The answer is yes, there is a tool designed for this purpose and it is very effective in its usefulness. The scheduling software for educational institutions not only makes it possible to define different criteria and give them a weighting, but also to adjust the individual preferences of the elements that make up the school timetable. The best timetables will be achieved by adding flexibility to the strict order conditions. The solutions offered by the engine are optimal. We can state that GHC not only offers the necessary academic and organisational solutions with great efficiency, but also that these will observe as far as possible the guidelines and preferences established in each school.

Is it possible to have the perfect timetable?

Fitting in the weekly timetables of a moderately big or complex school is not an easy task. This is well known to those who have faced sometimes this problem and, to a greater extent, to those who have the responsibility to make so every year; a real puzzle has to be solved. But if it is difficult to find a solution that meets the minimum requirements, finding the best solution seems like an impossible task. And this is precisely the question we ask: Is it possible to make perfect timetables?

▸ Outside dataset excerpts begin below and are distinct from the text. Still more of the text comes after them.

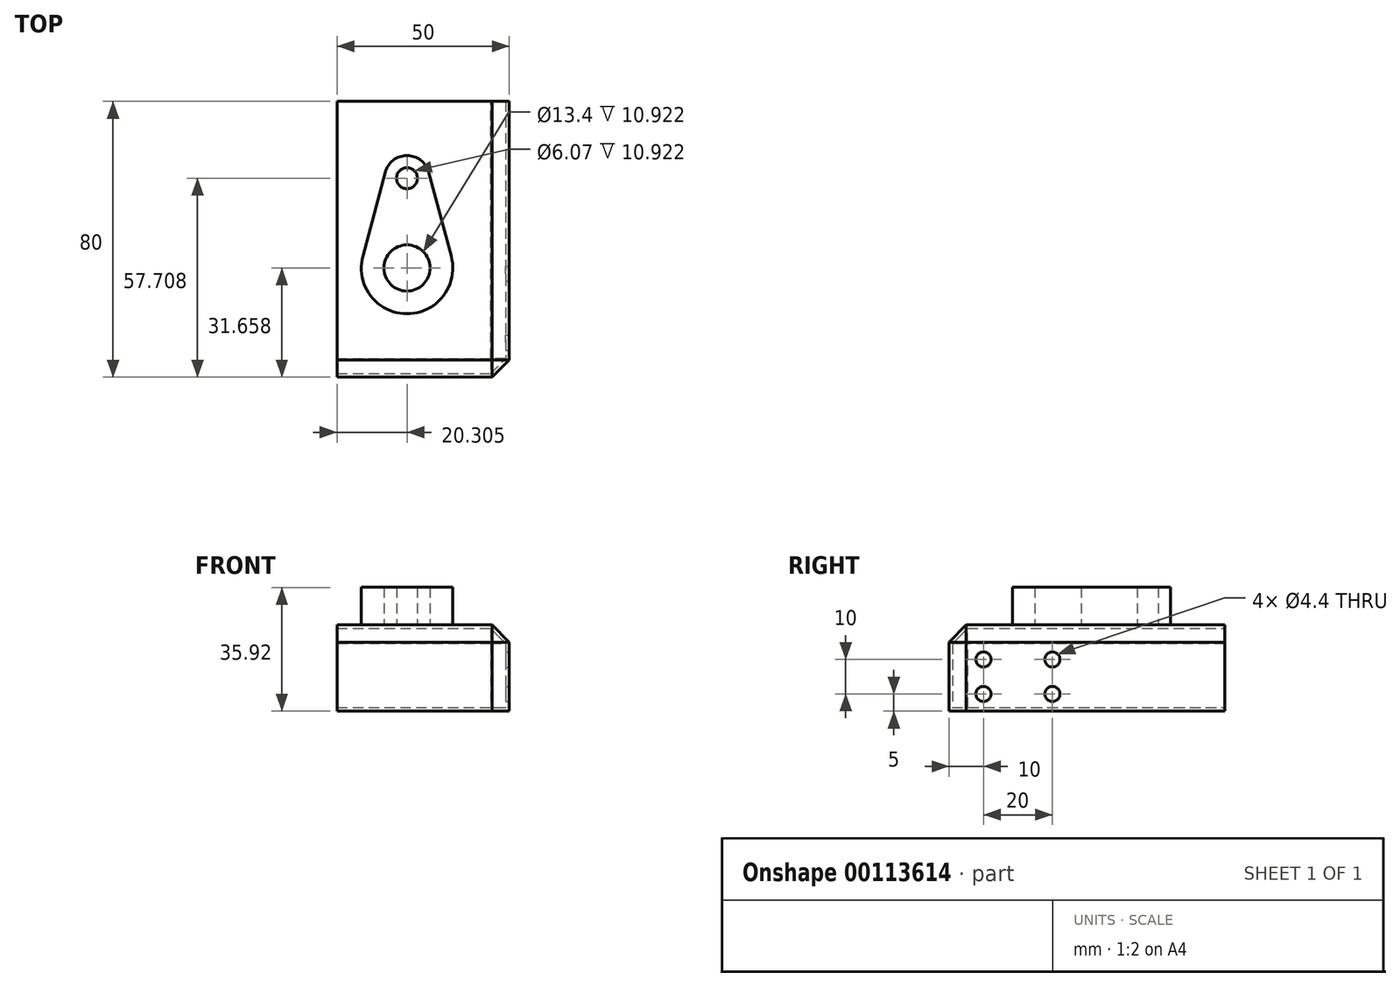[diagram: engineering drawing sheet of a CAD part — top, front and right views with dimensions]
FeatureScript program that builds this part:
annotation { "Feature Type Name" : "Feature", "Feature Type Description" : "" }
export const myFeature = defineFeature(function(context is Context, id is Id, definition is map)
    precondition{}
    {
        {
            var Q0;
            Q0=qCreatedBy(makeId("Top.planeOp"),FACE);
            var sketch = newSketch(context, id + "F0", { "sketchPlane" : qUnion([Q0])});
            skLineSegment(sketch, "E0.bottom", {"start": v(0, 0) * mm, "end": v(50, 0) * mm});
            skLineSegment(sketch, "E0.top", {"start": v(0, 80) * mm, "end": v(50, 80) * mm});
            skLineSegment(sketch, "E0.left", {"start": v(0, 0) * mm, "end": v(0, 80) * mm});
            skLineSegment(sketch, "E0.right", {"start": v(50, 0) * mm, "end": v(50, 80) * mm});
            skSolve(sketch);
        }
        {
            var Q0;
            Q0=makeQuery(id+"F0.imprint","IMPRINT",FACE,{"disambiguationData":[TD([[makeQuery(id+"F0.imprint","IMPRINT",EDGE,{"derivedFrom":sQuery(id+"F0.wireOp",EDGE,"E0.bottom")}),1.0]])]});
            extrude(context, id + "F7", {"entities" : qUnion([Q0]), "depth" : 25 * mm});
        }
        {
            var Q0;
            Q0=makeQuery(id+"F7.opExtrude","SWEPT_EDGE",EDGE,{"disambiguationData":[OSD([sQuery(id+"F0.wireOp",EDGE,"E0.bottom"),sQuery(id+"F0.wireOp",EDGE,"E0.right")])]});
            var Q1;
            Q1=makeQuery(id+"F7.opExtrude","CAP_EDGE",EDGE,{"disambiguationData":[OSD([sQuery(id+"F0.wireOp",EDGE,"E0.right")])],"isStart":false});
            var Q2;
            Q2=makeQuery(id+"F7.opExtrude","CAP_EDGE",EDGE,{"disambiguationData":[OSD([sQuery(id+"F0.wireOp",EDGE,"E0.bottom")])],"isStart":false});
            chamfer(context, id + "F1", {"entities" : qUnion([Q0, Q1, Q2]), "width" : 5 * mm, "tangentPropagation" : true});
        }
        {
            var Q0;
            Q0=makeQuery(id+"F7.opExtrude","SWEPT_FACE",FACE,{"disambiguationData":[OSD([sQuery(id+"F0.wireOp",EDGE,"E0.left")])]});
            var Q1;
            Q1=makeQuery(id+"F7.opExtrude","SWEPT_FACE",FACE,{"disambiguationData":[OSD([sQuery(id+"F0.wireOp",EDGE,"E0.top")])]});
            var Q2;
            Q2=makeQuery(id+"F7.opExtrude","SWEPT_BODY",BODY,{"disambiguationData":[OSD([sQuery(id+"F0.wireOp",EDGE,"E0.bottom"),sQuery(id+"F0.wireOp",EDGE,"E0.top"),sQuery(id+"F0.wireOp",EDGE,"E0.left"),sQuery(id+"F0.wireOp",EDGE,"E0.right")])]});
            shell(context, id + "F2", {"entities" : qUnion([Q0, Q1]), "parts" : qUnion([Q2]), "thickness" : 1 * mm});
        }
        {
            var Q0;
            Q0=makeQuery(id+"F7.opExtrude","CAP_FACE",FACE,{"disambiguationData":[OSD([sQuery(id+"F0.wireOp",EDGE,"E0.bottom"),sQuery(id+"F0.wireOp",EDGE,"E0.top"),sQuery(id+"F0.wireOp",EDGE,"E0.left"),sQuery(id+"F0.wireOp",EDGE,"E0.right")])],"isStart":false});
            var sketch = newSketch(context, id + "F3", { "sketchPlane" : qUnion([Q0])});
            skArc(sketch, "E1", {"start": v(26.64, 59.4) * mm, "mid": v(20.3, 64.27) * mm, "end": v(13.97, 59.4) * mm});
            skArc(sketch, "E2", {"start": v(7.47, 35.08) * mm, "mid": v(20.3, 18.38) * mm, "end": v(33.14, 35.08) * mm});
            skLineSegment(sketch, "E3", {"start": v(13.97, 59.4) * mm, "end": v(7.47, 35.08) * mm});
            skLineSegment(sketch, "E4", {"start": v(26.64, 59.4) * mm, "end": v(33.14, 35.08) * mm});
            skCircle(sketch, "E5", {"center": v(20.3, 31.66) * mm, "radius": 6.7 * mm});
            skCircle(sketch, "E6", {"center": v(20.3, 57.7) * mm, "radius": 3.03 * mm});
            skSolve(sketch);
        }
        {
            var Q0;
            Q0=makeQuery(id+"F3.imprint","IMPRINT",FACE,{"disambiguationData":[TD([[makeQuery(id+"F3.imprint","IMPRINT",EDGE,{"derivedFrom":sQuery(id+"F3.wireOp",EDGE,"E1")}),1.0]])]});
            extrude(context, id + "F4", {"entities" : qUnion([Q0]), "operationType" : NewBodyOperationType.ADD, "depth" : 10.92 * mm});
        }
        {
            var Q0;
            Q0=makeQuery(id+"F7.opExtrude","SWEPT_FACE",FACE,{"disambiguationData":[OSD([sQuery(id+"F0.wireOp",EDGE,"E0.right")])]});
            var sketch = newSketch(context, id + "F5", { "sketchPlane" : qUnion([Q0])});
            skPoint(sketch, "E7", {"position": v(10, 15) * mm});
            skPoint(sketch, "E8", {"position": v(10, 5) * mm});
            skPoint(sketch, "E9", {"position": v(30, 5) * mm});
            skPoint(sketch, "E10", {"position": v(30, 15) * mm});
            skSolve(sketch);
        }
        {
            var Q0;
            Q0=sQuery(id+"F5.wireOp",VERTEX,"E7");
            var Q1;
            Q1=sQuery(id+"F5.wireOp",VERTEX,"E10");
            var Q2;
            Q2=sQuery(id+"F5.wireOp",VERTEX,"E9");
            var Q3;
            Q3=sQuery(id+"F5.wireOp",VERTEX,"E8");
            var Q4;
            Q4=makeQuery(id+"F7.opExtrude","SWEPT_BODY",BODY,{"disambiguationData":[OSD([sQuery(id+"F0.wireOp",EDGE,"E0.bottom"),sQuery(id+"F0.wireOp",EDGE,"E0.top"),sQuery(id+"F0.wireOp",EDGE,"E0.left"),sQuery(id+"F0.wireOp",EDGE,"E0.right")])]});
            hole(context, id + "F6", {"style" : HoleStyle.SIMPLE, "endStyle" : HoleEndStyle.THROUGH, "standardTappedOrClearance" : lookupTablePath({ "standard" : "ISO", "fit" : "Normal", "size" : "M4", "type" : "Clearance" }), "standardBlindInLast" : lookupTablePath({ "fit" : "Standard", "standard" : "ISO", "size" : "M4", "type" : "Clearance" }), "holeDiameter" : 4.4 * mm, "locations" : qUnion([Q0, Q1, Q2, Q3]), "scope" : qUnion([Q4]), "isTappedThrough" : true});
        }
    });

Clearly, and unfortunately, we must say that the perfect timetable is impossible and there are several reasons to affirm it. The first and most obvious is that any model for expressing what is sought will have imperfections. Indeed, the mathematical model through which a weight function is calculated to obtain the optimum timetable and its application to the elements included in the timetable: students, teachers, class units, etc., will always be an approximation to reality which, at best, will be estimated precisely corresponding to what is sought.

The second reason, and this is not so obvious, is that the set of solutions is so high that exhaustive searching is impossible, even for the fastest computer in the world.

Do you remember the paradox of the legend of the inventor of chess?

According to legend, a Persian king, who liked the game of chess, commanded to call his inventor to reward him for his ingenuity. The king recklessly told him to ask for whatever he wanted and the inventor answered: I settle for 1 grain of wheat for the first square of the board, 2 for the second, 4 for the third, 8 for the fourth and so on up to the 64 square of the board. That is the sum of the series 1+2+4+8… until completing 64 terms in geometric progression. The king thought that what he was asking for was a trifle and ordered to prepare the prize requested but doing the calculations they realized that it was impossible to fulfill the order, because the sum of the grains of the 64 boxes was nothing less than the amount of 36,893,488,147,419,103,231 grains. If in each Kilogram of wheat approximately 25,000 grains fit, then the result would be about 1,475,739,525,896 tons. If the largest freighter could hold up to 186,000 net tons, it would take about 8 million huge freighters to transport all the wheat. More than 1000 times the annual world production of wheat.

Knights Templar playing chess

This paradox also occurs with the problem of making academic timetables; it seems that it would be relatively easy to try all possible solutions with a computer but, in fact, it is impossible. The point is that the number of combinations grows exponentially and it would take years of calculation, even with the most powerful computer, to go through them all. The processes that solve this puzzle are studied through a mathematical and computational discipline that tries to give the best possible solution, in reasonable times, to excessively complex problems.

The Peñalara GHC Timetable Generator for Educational Institutions uses a software capable of finding solutions and making them optimal in an extraordinarily effective way in short enough periods of time even in the most complicated cases. The good news is that this type of intractable problems through exhaustive search processes can be solved to a large extent using intelligent algorithms. Finally, we can state with great satisfaction and relief for those who have the responsibility of making the timetables each course, that the ‘perfect’ timetables, in practice, are possible.